What are the Types of Diagnostic Tests for Recurrent Pregnancy Loss?

To diagnose recurrent pregnancy loss, fertility specialists follow a series of diagnostic procedures that includes:

  • Blood tests

The healthcare professions will draw the blood from couples to test the levels of progesterone, a hormone that thickens the uterus lining and nurtures embryo development. It also produces certain proteins that affect maintaining a safe pregnancy. Women will also be tested for pelvic inflammatory disease, a sexually transmitted disease that might increase the risk of miscarriage.

  • Ultrasound

Ultrasound uses sound waves to create images of organs and inner structures of the fetus, enabling doctors to predict fibroids or polyps that cause miscarriage or infertility problems. During the procedure, the doctor uses a transvaginal ultrasound, where a transducer will get detailed images of the reproductive organs.

  • Genetic Screening

Most recurrent pregnancy loss happens due to aneuploidy. It means the embryo has an irregular number of chromosomes. The genetic variations due to translocation (chromosomal rearrangement) in men or women might cause chromosomally unbalanced eggs or sperm. Hence, the embryo cannot fully develop after conception, resulting in miscarriage.

  • Hormone test

The risk for recurrent pregnancy loss increases with age, especially in women who are 35 or older and will be diagnosed for blood tests to determine the follicle-stimulating hormone (FSH) level. The level of FSH might decrease as women age, contributing to age-related pregnancy loss problems.

When Should You See A Doctor for Recurrent Pregnancy Loss?

If you have had three or more miscarriages, you should be referred to the fertility unit dedicated to managing recurrent pregnancy loss. The specialized doctor will perform certain tests and investigations to find a possible reason. People with pregnancy loss with fetal abnormalities and repeated miscarriages while opting for IVF treatment should also visit a fertility specialist for early diagnosis.

Summing Up!

Despite advancements in the medical field, most parents fail to discover the reason for their miscarriage. However, we believe that every parent deserves to know the reason. The profound diagnostic intervention will end the cycle of self-blame and guilt and drive them toward finding ways to prevent the incidence.

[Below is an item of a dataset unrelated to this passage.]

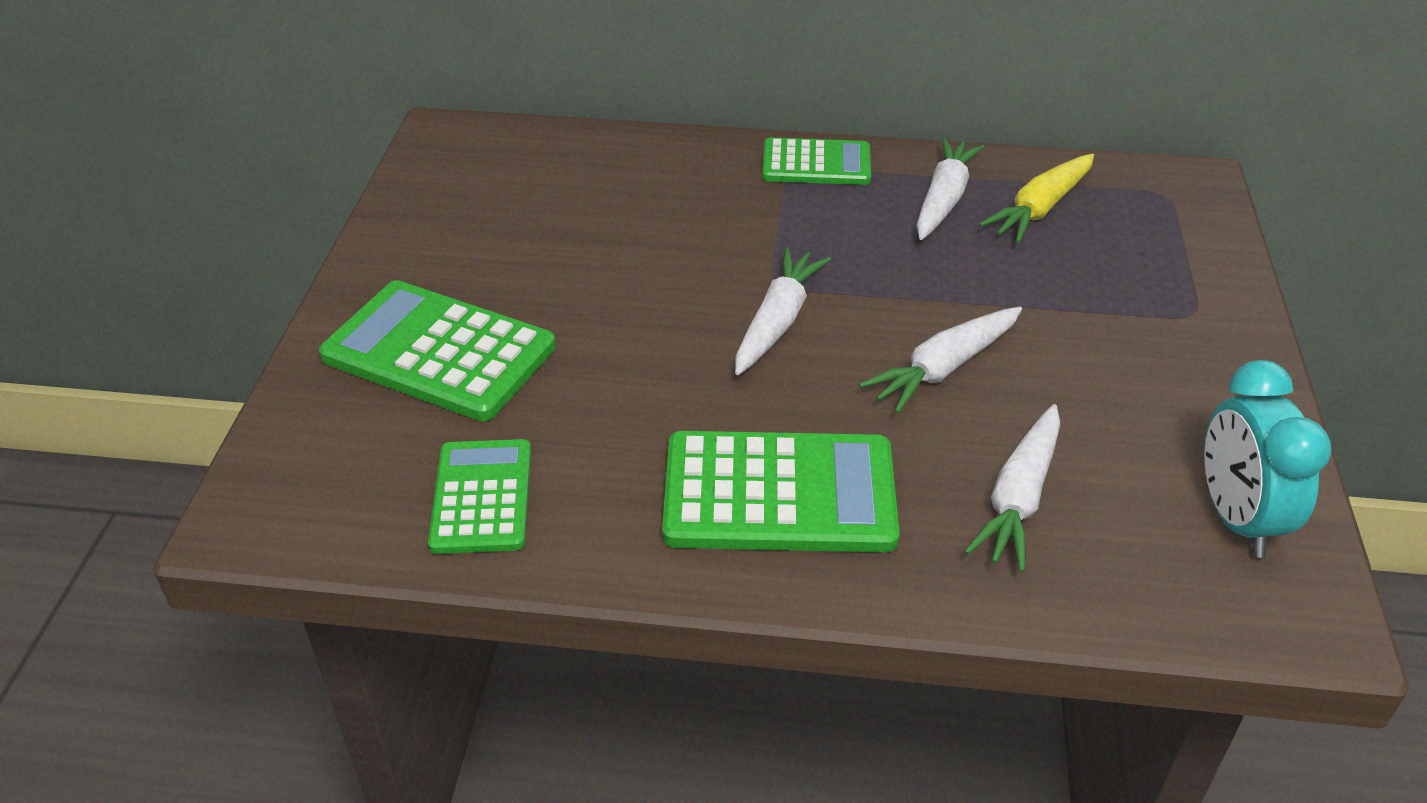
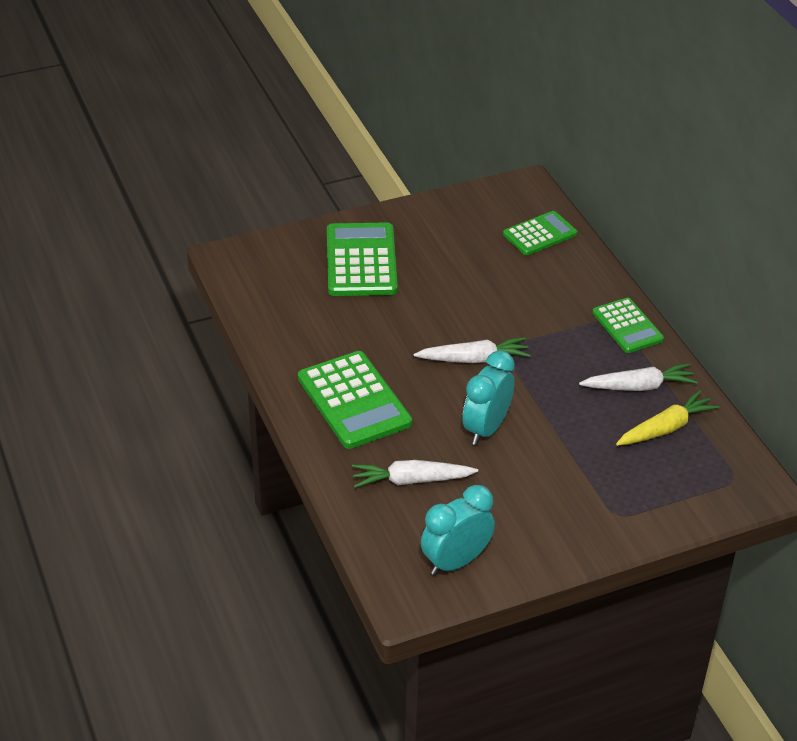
camera: 60 degrees right, 0 degrees up
green calculator [428,439,531,554] -> green calculator moved to [503,211,577,255]
white carrot [859,307,1022,413] -> turquoise clock [463,350,515,445]
yellow carrot [979,153,1094,243] -> yellow carrot turned 135 degrees clockwise [616,390,719,446]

At Apollo Diagnostics, we have a team of professionals who specialize in helping women and couples struggling with recurrent pregnancy loss (RPL). We specialize in advanced fertility diagnostic services and conduct a series of fertility evaluations to unveil the exact cause behind RPL, aiding in designing a proven approach to prevent future incidents. Schedule an appointment at the nearest Apollo Diagnostic Center today!

Frequently Asked Questions (FAQs)

1. What is the diagnosis of RPL?

Recurrent pregnancy loss (RPL) is defined as two or more consecutive failed pregnancies documented by histopathology or ultrasound examination. A complete physical exam, including pelvic exam, blood tests, and imaging tests, is usually carried out to detect the causes of repeated miscarriages.

2. Can the hCG test detect pregnancy loss?

Human chorionic gonadotropin (HCG) is a hormone secreted by the female body during pregnancy. The hormone plays a vital role in supporting fetal growth. Usually, the level of HCG in urine or blood is tested to confirm the pregnancy. Nonetheless, the hormone level in the blood is also used to determine if the woman is experiencing an ectopic pregnancy or miscarriage.

3. How can healthcare professionals treat recurrent pregnancy loss in women/ couples?

Your healthcare professional might recommend specific treatment approaches for recurrent pregnancy loss, including correction or hormonal problems and surgical treatment for uterine abnormalities and fibroids. The treatment will be decided based on the cause, which is not applicable in every case.